• _Material for this task_:
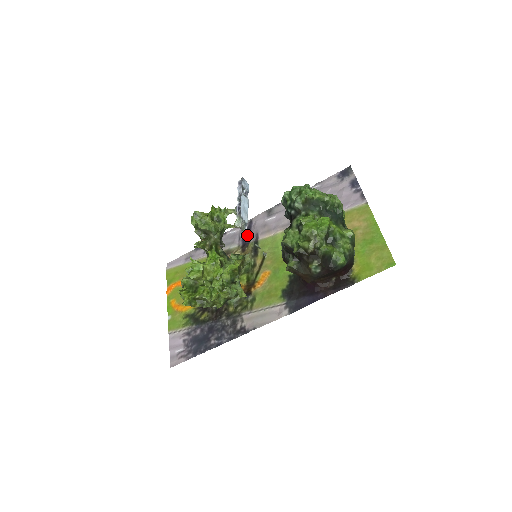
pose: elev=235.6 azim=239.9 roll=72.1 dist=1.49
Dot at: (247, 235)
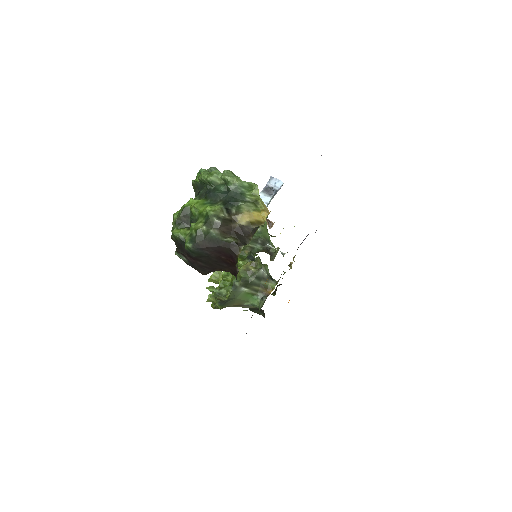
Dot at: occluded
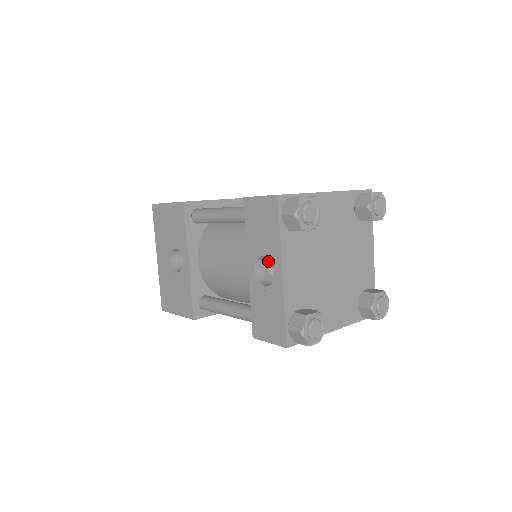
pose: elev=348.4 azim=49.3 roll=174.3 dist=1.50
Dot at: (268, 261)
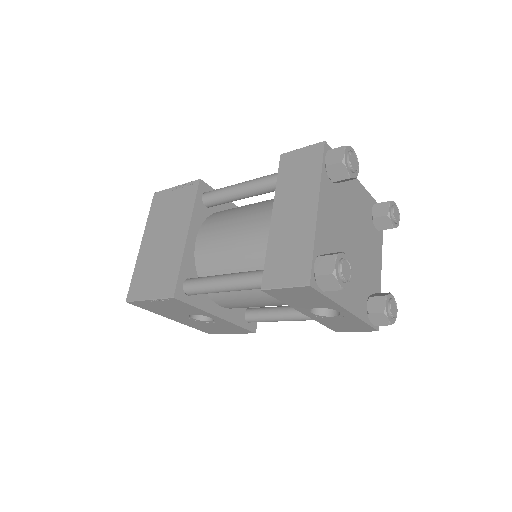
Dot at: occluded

• _Exercise prompt_: Put every line of text from the items above into a JSON list of strings, one string per line, skipping blank lines and leaving out the pictures.

• _Output for this task_:
[
  "pose: elev=235.6 azim=239.9 roll=72.1 dist=1.49",
  "Dot at: (247, 235)",
  "Dot at: occluded",
  "pose: elev=348.4 azim=49.3 roll=174.3 dist=1.50",
  "Dot at: (268, 261)",
  "Dot at: occluded"
]